((
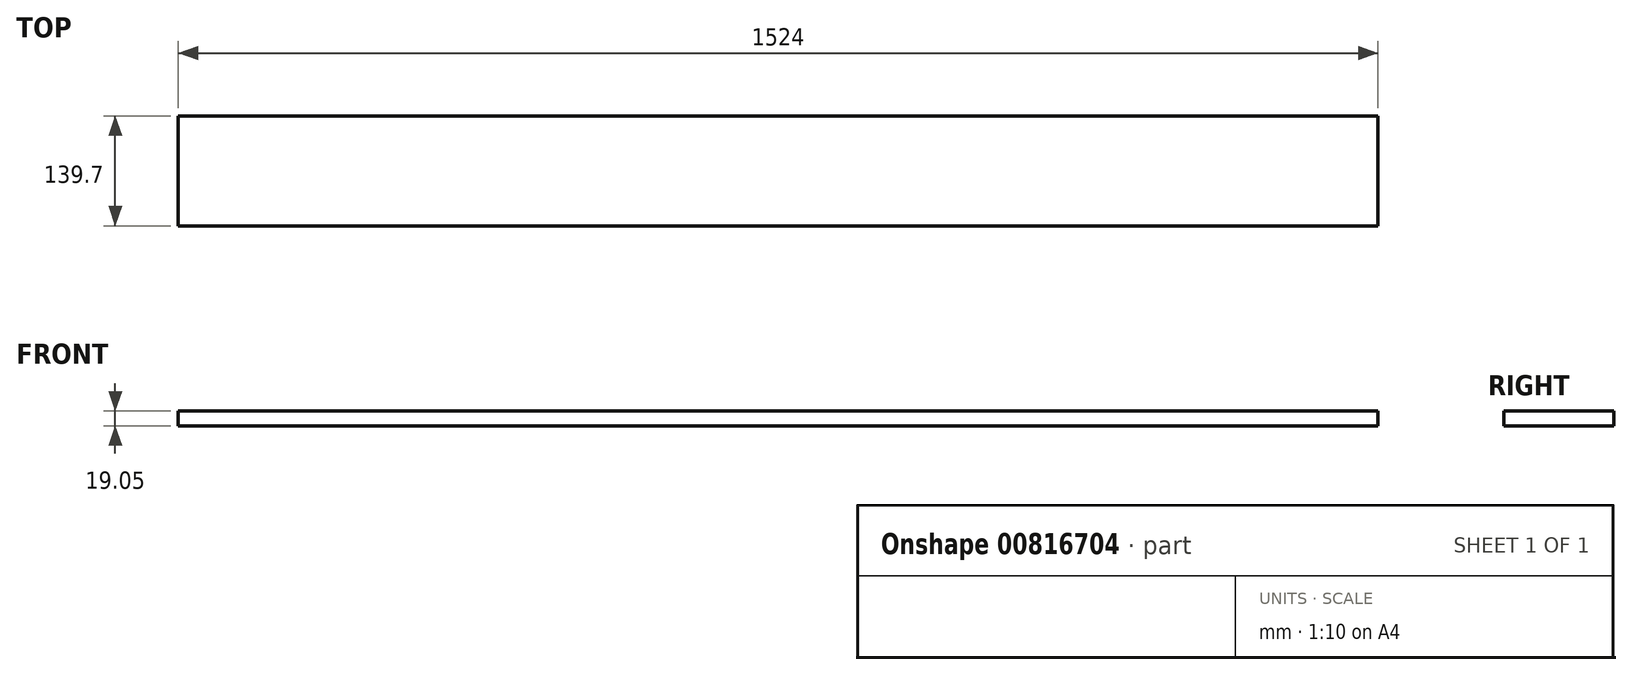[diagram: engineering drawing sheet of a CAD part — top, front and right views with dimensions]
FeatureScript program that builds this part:
annotation { "Feature Type Name" : "Feature", "Feature Type Description" : "" }
export const myFeature = defineFeature(function(context is Context, id is Id, definition is map)
    precondition{}
    {
        {
            var Q0;
            Q0=qCreatedBy(makeId("Top.planeOp"),FACE);
            var sketch = newSketch(context, id + "F0", { "sketchPlane" : qUnion([Q0])});
            skLineSegment(sketch, "E0.bottom", {"start": v(0, 0) * mm, "end": v(1524, 0) * mm});
            skLineSegment(sketch, "E0.top", {"start": v(0, 139.7) * mm, "end": v(1524, 139.7) * mm});
            skLineSegment(sketch, "E0.left", {"start": v(0, 0) * mm, "end": v(0, 139.7) * mm});
            skLineSegment(sketch, "E0.right", {"start": v(1524, 0) * mm, "end": v(1524, 139.7) * mm});
            skSolve(sketch);
        }
        {
            var Q0;
            Q0 = qSketchRegion(id + "F0", true);
            extrude(context, id + "F1", {"entities" : qUnion([Q0]), "depth" : 19.05 * mm, "offsetDistance" : 25.4 * mm});
        }
    });
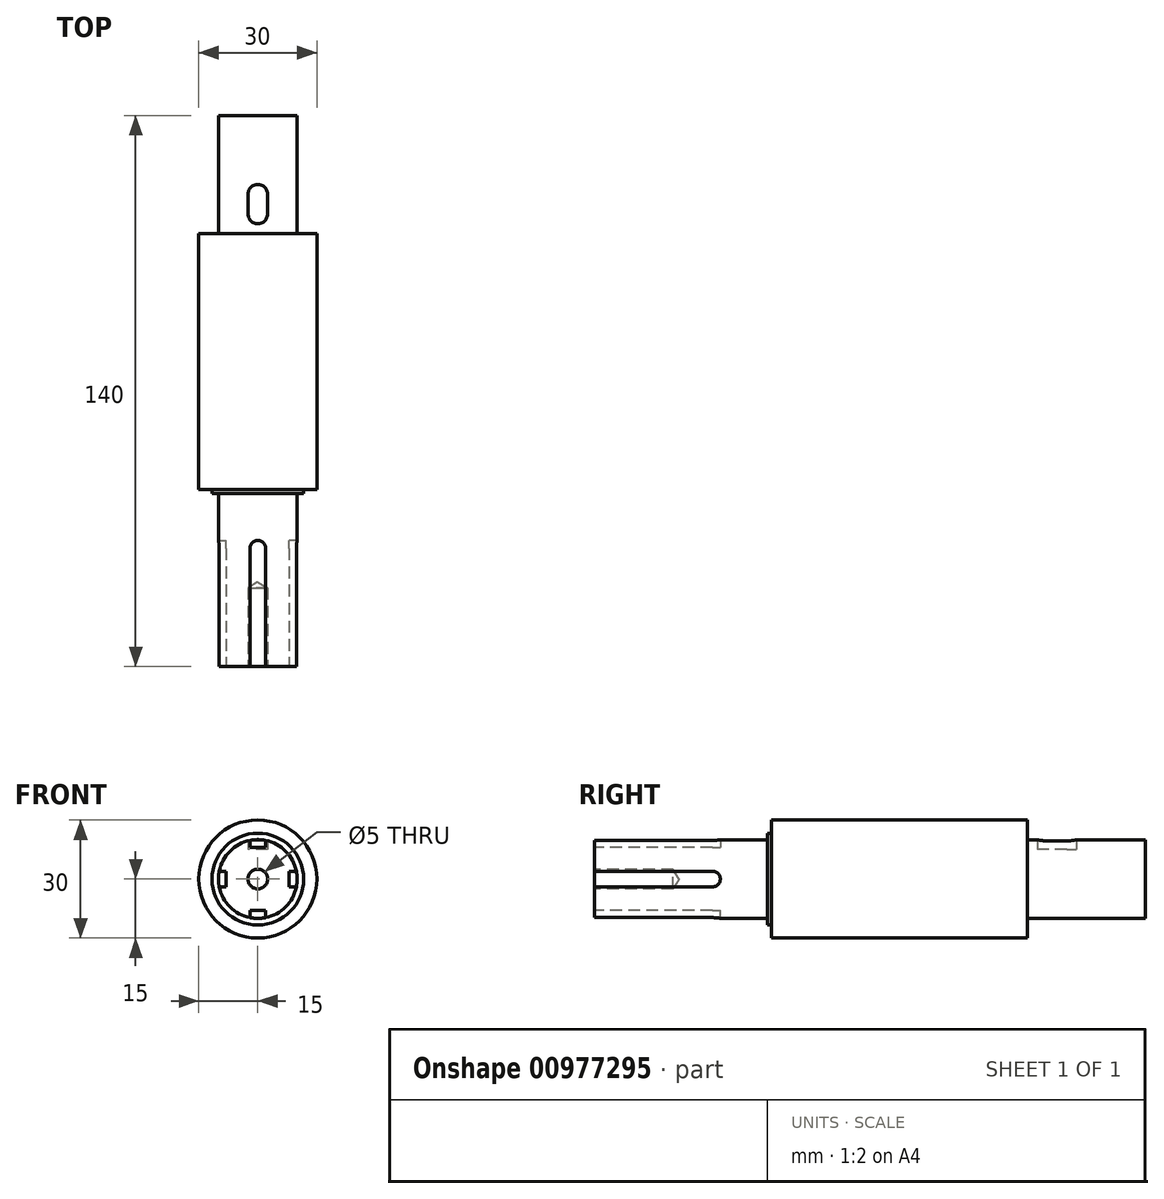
))
__What you need to do__.
Throughout the listing above, swap "Q0" for "faceQuery" and reproduce the lines with nothing else changed. Omit the pictures.

__Task answer__.
[diagram: engineering drawing sheet of a CAD part — top, front and right views with dimensions]
FeatureScript program that builds this part:
annotation { "Feature Type Name" : "Feature", "Feature Type Description" : "" }
export const myFeature = defineFeature(function(context is Context, id is Id, definition is map)
    precondition{}
    {
        {
            var faceQuery;
            faceQuery=qCreatedBy(makeId("Top.planeOp"),FACE);
            var sketch = newSketch(context, id + "F0", { "sketchPlane" : qUnion([faceQuery])});
            skLineSegment(sketch, "E0.bottom", {"start": v(0, 0) * mm, "end": v(1524, 0) * mm});
            skLineSegment(sketch, "E0.top", {"start": v(0, 139.7) * mm, "end": v(1524, 139.7) * mm});
            skLineSegment(sketch, "E0.left", {"start": v(0, 0) * mm, "end": v(0, 139.7) * mm});
            skLineSegment(sketch, "E0.right", {"start": v(1524, 0) * mm, "end": v(1524, 139.7) * mm});
            skSolve(sketch);
        }
        {
            var faceQuery;
            faceQuery = qSketchRegion(id + "F0", true);
            extrude(context, id + "F1", {"entities" : qUnion([faceQuery]), "depth" : 19.05 * mm, "offsetDistance" : 25.4 * mm});
        }
    });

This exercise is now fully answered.